**** DATA SECTION
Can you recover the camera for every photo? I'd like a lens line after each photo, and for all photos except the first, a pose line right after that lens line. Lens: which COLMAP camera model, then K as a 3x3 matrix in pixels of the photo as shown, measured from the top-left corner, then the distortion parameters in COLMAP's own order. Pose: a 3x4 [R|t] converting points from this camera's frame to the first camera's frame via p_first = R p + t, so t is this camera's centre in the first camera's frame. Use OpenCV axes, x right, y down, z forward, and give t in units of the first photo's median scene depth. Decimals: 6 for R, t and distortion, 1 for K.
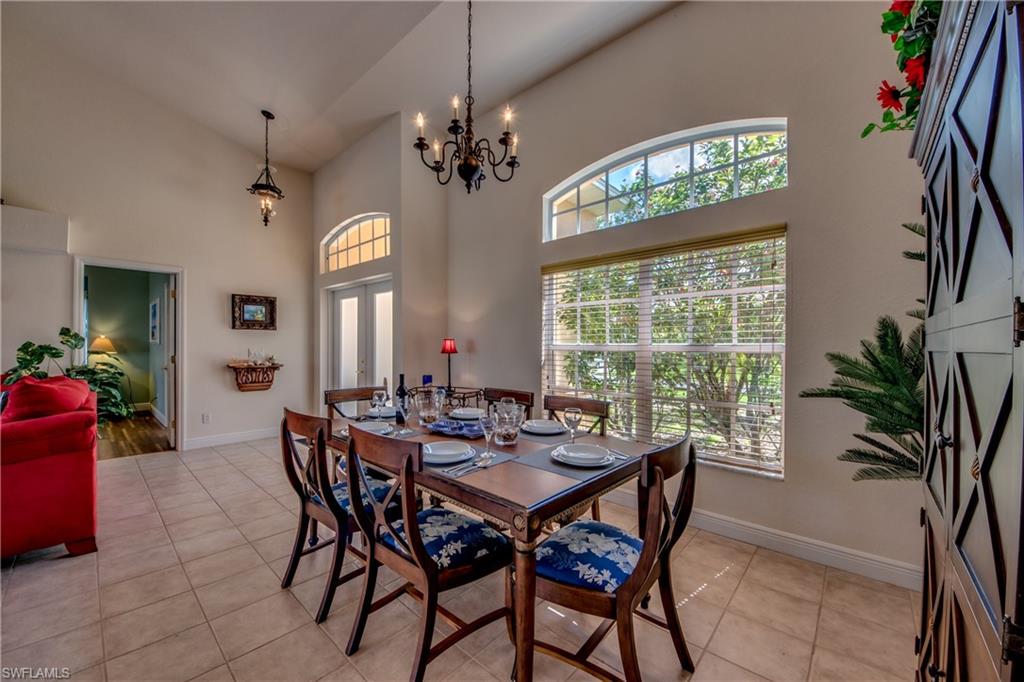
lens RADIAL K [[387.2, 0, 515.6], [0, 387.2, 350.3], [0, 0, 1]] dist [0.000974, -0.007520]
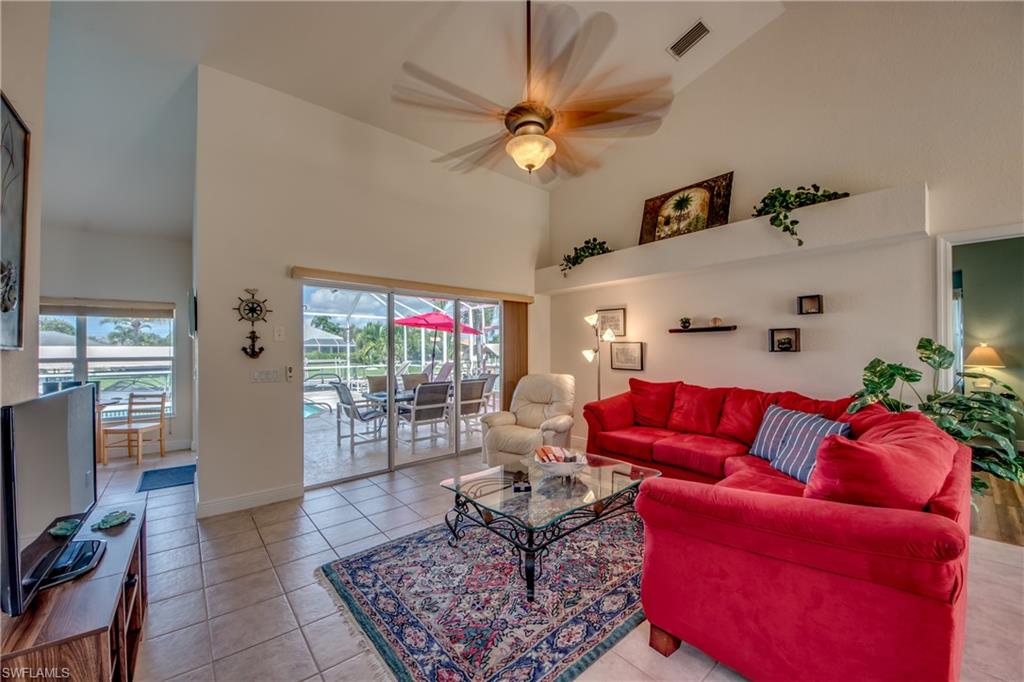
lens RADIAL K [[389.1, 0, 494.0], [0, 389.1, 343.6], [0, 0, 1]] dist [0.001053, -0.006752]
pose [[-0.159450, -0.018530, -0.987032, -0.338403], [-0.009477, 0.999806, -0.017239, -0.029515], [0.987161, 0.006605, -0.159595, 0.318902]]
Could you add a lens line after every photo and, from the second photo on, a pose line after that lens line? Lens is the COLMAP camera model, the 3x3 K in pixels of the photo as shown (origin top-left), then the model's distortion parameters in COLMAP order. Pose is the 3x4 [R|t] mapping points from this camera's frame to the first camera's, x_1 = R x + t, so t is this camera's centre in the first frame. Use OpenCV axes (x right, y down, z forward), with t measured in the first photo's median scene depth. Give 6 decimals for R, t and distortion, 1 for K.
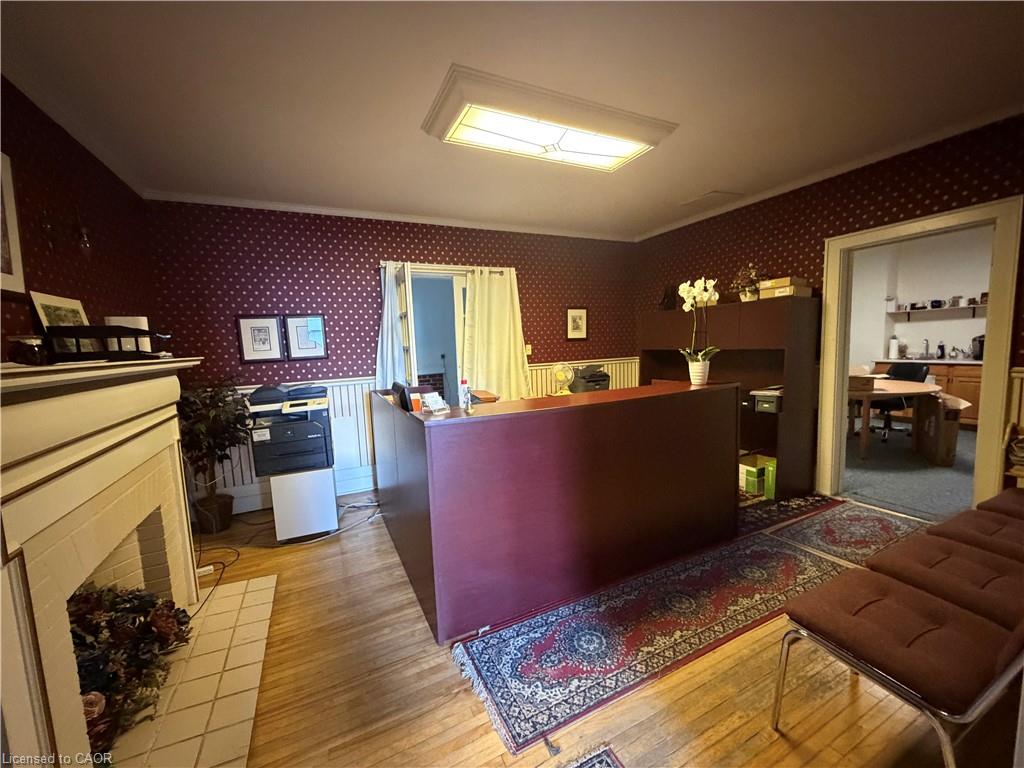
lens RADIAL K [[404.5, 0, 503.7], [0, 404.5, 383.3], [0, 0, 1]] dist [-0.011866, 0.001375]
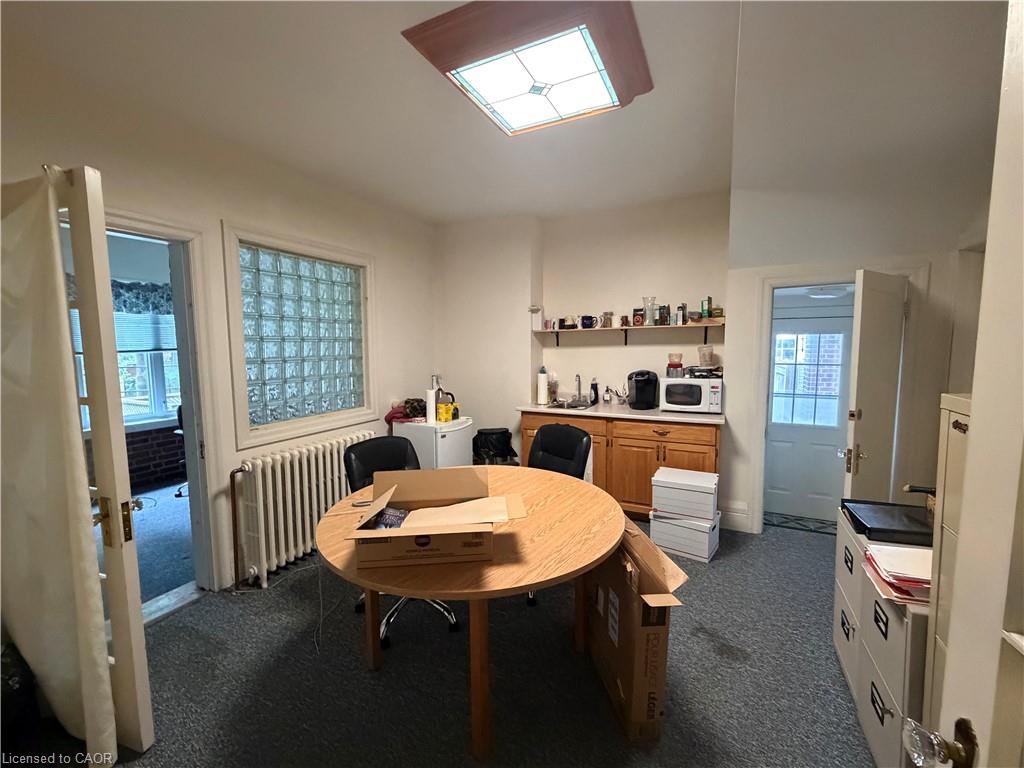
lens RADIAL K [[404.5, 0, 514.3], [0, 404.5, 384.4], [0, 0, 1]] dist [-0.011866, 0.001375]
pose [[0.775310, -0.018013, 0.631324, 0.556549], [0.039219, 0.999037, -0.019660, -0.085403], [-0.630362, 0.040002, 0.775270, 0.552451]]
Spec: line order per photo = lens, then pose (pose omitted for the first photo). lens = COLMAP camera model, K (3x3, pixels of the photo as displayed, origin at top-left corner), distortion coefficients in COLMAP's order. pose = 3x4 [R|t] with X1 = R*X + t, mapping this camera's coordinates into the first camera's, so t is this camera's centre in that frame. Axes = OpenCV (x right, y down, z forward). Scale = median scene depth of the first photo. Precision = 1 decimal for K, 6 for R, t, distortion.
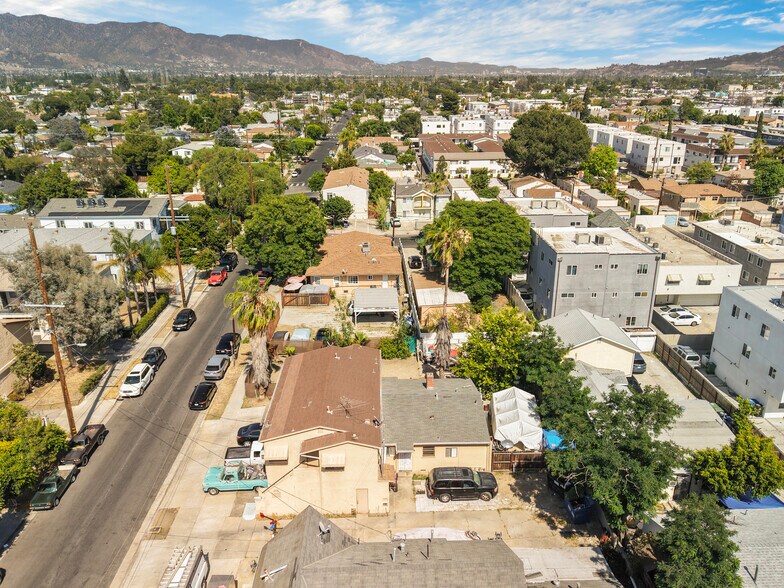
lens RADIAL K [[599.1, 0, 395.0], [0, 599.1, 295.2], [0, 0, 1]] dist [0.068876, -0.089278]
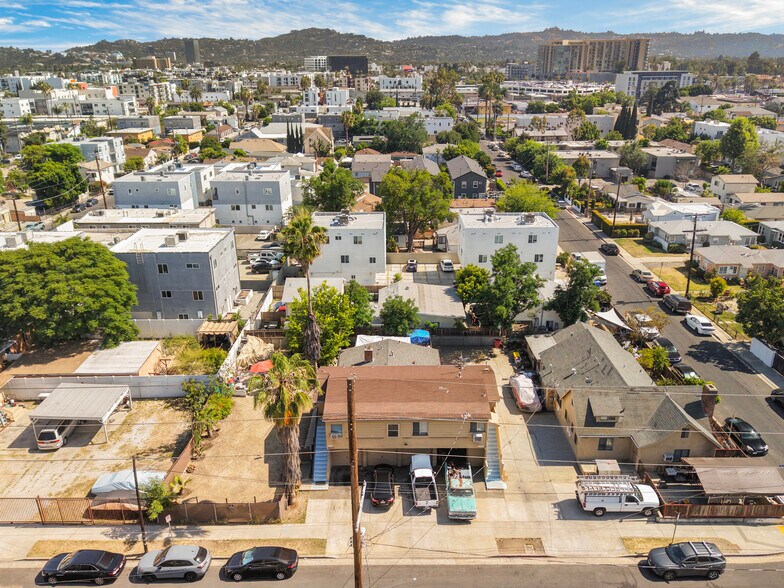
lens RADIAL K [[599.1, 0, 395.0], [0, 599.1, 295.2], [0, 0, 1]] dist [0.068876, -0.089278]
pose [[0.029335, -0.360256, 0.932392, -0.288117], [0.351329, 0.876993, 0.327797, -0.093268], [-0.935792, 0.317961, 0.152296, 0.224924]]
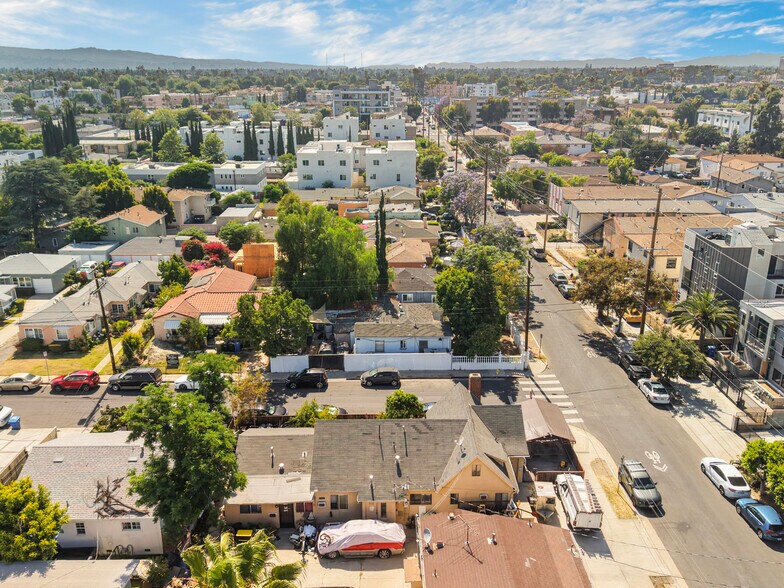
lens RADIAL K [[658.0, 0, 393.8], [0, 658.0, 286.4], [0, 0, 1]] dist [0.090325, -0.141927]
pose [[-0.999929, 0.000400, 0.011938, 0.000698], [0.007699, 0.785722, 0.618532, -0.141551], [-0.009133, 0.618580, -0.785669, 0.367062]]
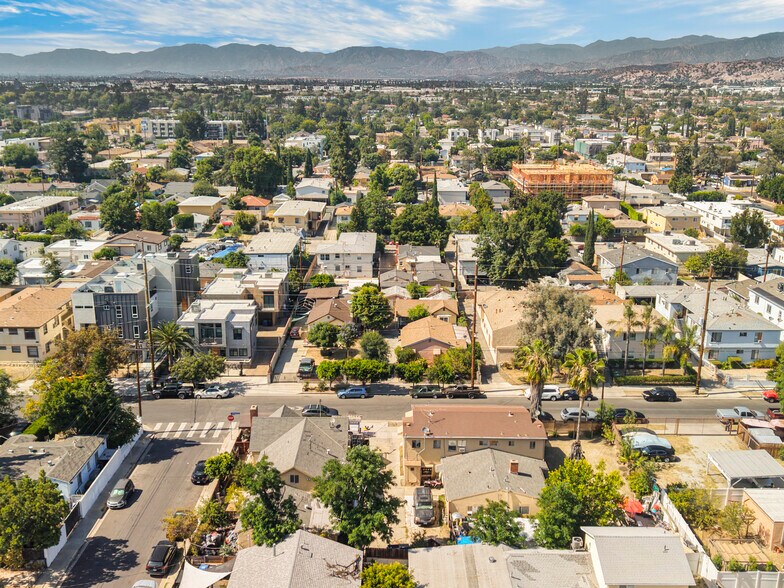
********
● **PROBLEM TO SOLVE**: Pull every line of text from the items above, unchanged, and leave out the pictures.

● **TASK ANSWER**:
Can you recover the camera for every photo? I'd like a lens line after each photo, and for all photos except the first, a pose line right after that lens line. Lens: which COLMAP camera model, then K as a 3x3 matrix in pixels of the photo as shown, measured from the top-left corner, then the distortion parameters in COLMAP's own order. Pose: a 3x4 [R|t] converting points from this camera's frame to the first camera's frame via p_first = R p + t, so t is this camera's centre in the first camera's frame. Use OpenCV axes, x right, y down, z forward, and give t in units of the first photo's median scene depth. Decimals: 6 for R, t and distortion, 1 for K.
lens RADIAL K [[387.2, 0, 515.6], [0, 387.2, 350.3], [0, 0, 1]] dist [0.000974, -0.007520]
lens RADIAL K [[389.1, 0, 494.0], [0, 389.1, 343.6], [0, 0, 1]] dist [0.001053, -0.006752]
pose [[-0.159450, -0.018530, -0.987032, -0.338403], [-0.009477, 0.999806, -0.017239, -0.029515], [0.987161, 0.006605, -0.159595, 0.318902]]
Could you add a lens line after every photo and, from the second photo on, a pose line after that lens line? Lens is the COLMAP camera model, the 3x3 K in pixels of the photo as shown (origin top-left), then the model's distortion parameters in COLMAP order. Pose is the 3x4 [R|t] mapping points from this camera's frame to the first camera's, x_1 = R x + t, so t is this camera's centre in the first frame. Use OpenCV axes (x right, y down, z forward), with t measured in the first photo's median scene depth. Give 6 decimals for R, t and distortion, 1 for K.
lens RADIAL K [[404.5, 0, 503.7], [0, 404.5, 383.3], [0, 0, 1]] dist [-0.011866, 0.001375]
lens RADIAL K [[404.5, 0, 514.3], [0, 404.5, 384.4], [0, 0, 1]] dist [-0.011866, 0.001375]
pose [[0.775310, -0.018013, 0.631324, 0.556549], [0.039219, 0.999037, -0.019660, -0.085403], [-0.630362, 0.040002, 0.775270, 0.552451]]
Spec: line order per photo = lens, then pose (pose omitted for the first photo). lens = COLMAP camera model, K (3x3, pixels of the photo as displayed, origin at top-left corner), distortion coefficients in COLMAP's order. pose = 3x4 [R|t] with X1 = R*X + t, mapping this camera's coordinates into the first camera's, so t is this camera's centre in that frame. Axes = OpenCV (x right, y down, z forward). Scale = median scene depth of the first photo. Precision = 1 decimal for K, 6 for R, t, distortion.
lens RADIAL K [[599.1, 0, 395.0], [0, 599.1, 295.2], [0, 0, 1]] dist [0.068876, -0.089278]
lens RADIAL K [[599.1, 0, 395.0], [0, 599.1, 295.2], [0, 0, 1]] dist [0.068876, -0.089278]
pose [[0.029335, -0.360256, 0.932392, -0.288117], [0.351329, 0.876993, 0.327797, -0.093268], [-0.935792, 0.317961, 0.152296, 0.224924]]
lens RADIAL K [[658.0, 0, 393.8], [0, 658.0, 286.4], [0, 0, 1]] dist [0.090325, -0.141927]
pose [[-0.999929, 0.000400, 0.011938, 0.000698], [0.007699, 0.785722, 0.618532, -0.141551], [-0.009133, 0.618580, -0.785669, 0.367062]]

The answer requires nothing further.